Mikhail Grabovski: B-. After a career year last season, Grabovski got off to a slow start offensively and is out for at least two weeks with a leg injury. A big part of the problem for him this year has been his linemates’ early season funk, as they have too often been looking to give Grabovski the puck rather than generate their own chances to score. (That’s another way of saying he’s been the best of the bunch on what was the team’s struggling second line.)
Tim Connolly: B. Do you penalize a player for being injured? Connolly’s missed 12 games with various upper-body woes – which hasn’t done his oft-injured reputation any favours – but when he’s been in the lineup, he’s been what the Leafs needed up front. Connolly had his best outing of the season in Sunday’s loss in Carolina and should be able to break the 50-point mark and play a solid defensive game if he stays healthy the rest of the way. He’s also been a good mentor to Tyler Bozak.
Tyler Bozak: B-. Expected to fill far less of a role this season (and with a $1.6-million salary that says as much), Bozak has nonetheless been thrust into a key one with injuries to both Connolly and Grabovski in the early going. After labouring badly to fill a top-six spot last season (and posting a minus-29 rating), he has shown some growth in terms of strength and defensive awareness through 21 games. Toronto is still being out shot when he’s on the ice, however, and he will be a better fit on the third line when the Leafs are healthy.

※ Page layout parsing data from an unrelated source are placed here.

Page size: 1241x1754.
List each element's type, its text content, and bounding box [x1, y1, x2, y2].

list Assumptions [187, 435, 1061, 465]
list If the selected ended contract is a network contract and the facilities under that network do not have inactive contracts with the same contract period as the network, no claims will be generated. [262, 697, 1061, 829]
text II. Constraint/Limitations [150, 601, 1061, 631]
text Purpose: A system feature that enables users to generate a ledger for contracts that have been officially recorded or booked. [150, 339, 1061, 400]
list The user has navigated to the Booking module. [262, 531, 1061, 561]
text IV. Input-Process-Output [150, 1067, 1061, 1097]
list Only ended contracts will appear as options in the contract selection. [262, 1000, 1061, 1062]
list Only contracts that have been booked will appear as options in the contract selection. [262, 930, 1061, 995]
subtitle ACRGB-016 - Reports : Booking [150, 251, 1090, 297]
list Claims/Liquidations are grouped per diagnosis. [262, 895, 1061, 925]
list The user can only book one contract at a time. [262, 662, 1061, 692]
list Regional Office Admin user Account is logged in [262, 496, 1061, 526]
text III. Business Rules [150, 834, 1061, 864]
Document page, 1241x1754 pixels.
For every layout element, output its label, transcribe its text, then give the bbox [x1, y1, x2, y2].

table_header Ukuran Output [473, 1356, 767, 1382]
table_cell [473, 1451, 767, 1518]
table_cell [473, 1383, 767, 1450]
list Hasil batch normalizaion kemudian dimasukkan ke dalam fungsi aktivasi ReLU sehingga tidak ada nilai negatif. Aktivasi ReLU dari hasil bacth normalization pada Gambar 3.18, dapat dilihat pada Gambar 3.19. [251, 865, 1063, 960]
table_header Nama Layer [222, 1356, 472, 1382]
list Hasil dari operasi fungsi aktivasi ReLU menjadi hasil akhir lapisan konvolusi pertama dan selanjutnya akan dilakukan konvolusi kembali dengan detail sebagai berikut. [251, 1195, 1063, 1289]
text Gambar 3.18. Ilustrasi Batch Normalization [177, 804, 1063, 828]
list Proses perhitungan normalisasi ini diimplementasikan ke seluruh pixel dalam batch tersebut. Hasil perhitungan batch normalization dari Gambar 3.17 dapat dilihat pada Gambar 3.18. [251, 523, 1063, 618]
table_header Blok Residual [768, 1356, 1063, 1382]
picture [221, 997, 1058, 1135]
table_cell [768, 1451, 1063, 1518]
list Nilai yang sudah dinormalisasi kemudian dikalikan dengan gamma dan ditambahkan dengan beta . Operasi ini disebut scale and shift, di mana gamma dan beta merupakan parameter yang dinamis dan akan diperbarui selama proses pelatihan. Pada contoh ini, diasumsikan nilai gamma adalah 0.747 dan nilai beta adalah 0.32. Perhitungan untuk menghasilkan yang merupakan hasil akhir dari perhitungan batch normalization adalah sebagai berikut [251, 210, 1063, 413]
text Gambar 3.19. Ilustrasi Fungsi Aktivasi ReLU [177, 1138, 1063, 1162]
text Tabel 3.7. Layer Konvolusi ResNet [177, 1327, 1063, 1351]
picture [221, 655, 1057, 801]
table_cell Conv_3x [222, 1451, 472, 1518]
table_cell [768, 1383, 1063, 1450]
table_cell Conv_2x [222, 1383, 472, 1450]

Nikolai Kulemin: D-. A 30-goal man a year ago, Kulemin has had a disappearing act often in games early on this season and has just two goals in 21 games. More troublingly, he began the year with hardly any shots on goal, something he’s improved on in recent games. Coach Ron Wilson is no longer using him against other team’s top lines or much on the penalty kill and he’s down to under 16 minutes a game.